This repository provides protein structures constructed by AlphaFold2 (AF2), and the codes used in the manuscript "AlphaFold2 models indicate that protein sequence determines both structure and dynamics", which shows that the AF2 models can decipher dynamics information from the protein primary sequences; contributed by Guo et al. (https://www.nature.com/articles/s41598-022-14382-9)
A: Lanmodulin;
B: dehalogenase from Deftia acidovorans;
C: the PAS-A domain protein;
D: an antifreeze protein (type III) with the X-ray crystallographic structure avalable (PDB ID 1HG7);
E: a two-domain proten GNE from Homo sapiens (UniProt ID: Q9Y223);
F: the PAS-A domain containing kinase from Homo sapiens (large protein, the UniProt ID: Q96RG2);
G: the inaZ ice nucleation protein from Pseudomonas syringae (large protein, the UniProt ID P06620);
H: a heterodimer with the PAS-A domain and the kinase domain;
I: a homodimer of a MerR-family protein from Mycobacterium tuberculosis (UniProt ID O53384);
J: an intrinsically disordered protein NVJP-1 from Nereis virens;
K: a randomized protein.
plddt.py: get the PLDDT scores for the best AF2 model
pae.py: get the PAE matrix for the best AF2 model
The best model ("ranked_0") that has the highest mean pLDDT score will be pickled and the codes can be modified for unpicling other models.
pae.R: the PAE heatmap from the predicted aligned error matrix providied by AF2 (the csv file produced by the python unpicle code will be used as input).
dist.mat2.R: the distance variation matrix estimated and plotted from the MD trajectory (100 ns). A protein pdb ("protein.pdb") and a dcd traject file ("protein.rst1.dcd") will be required as inputs.

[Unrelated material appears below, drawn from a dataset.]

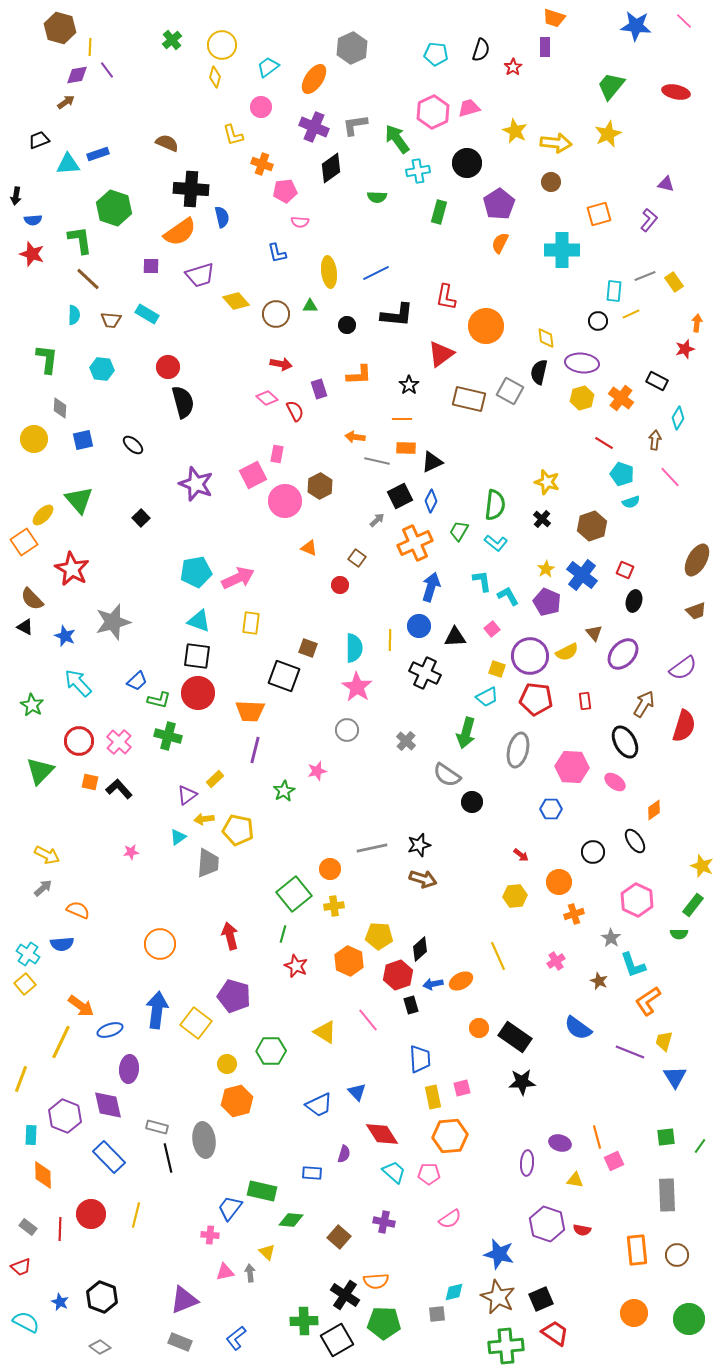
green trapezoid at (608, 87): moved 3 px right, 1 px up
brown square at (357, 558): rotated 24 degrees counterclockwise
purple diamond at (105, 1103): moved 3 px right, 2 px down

pca.R: principal component analysis (PCA) of from MD trajectory (100 ns). The residue cross-correlation analysis is also performed; pymol is required for visualization (see the manuscript). A protein pdb and a dcd trajectory file will be required as input. Here, the PCA will be performed on the backbone atoms (C, O, N, CA); note that the trajectory should contains at least 3N frames (N is the total atom number used in the PCA). Each MD trajectory used in this MS has 10k frames (trajectories have been saved every 10 ps).
The R package "bio3d" is used for trajectory analyses; the "heatmap.2" function in package "gplots" is used to plot the heatmaps. The color scheme is white for high and darkgreen for low PAE/DV scores, respectively, consistent with the schme used in the AF2 database.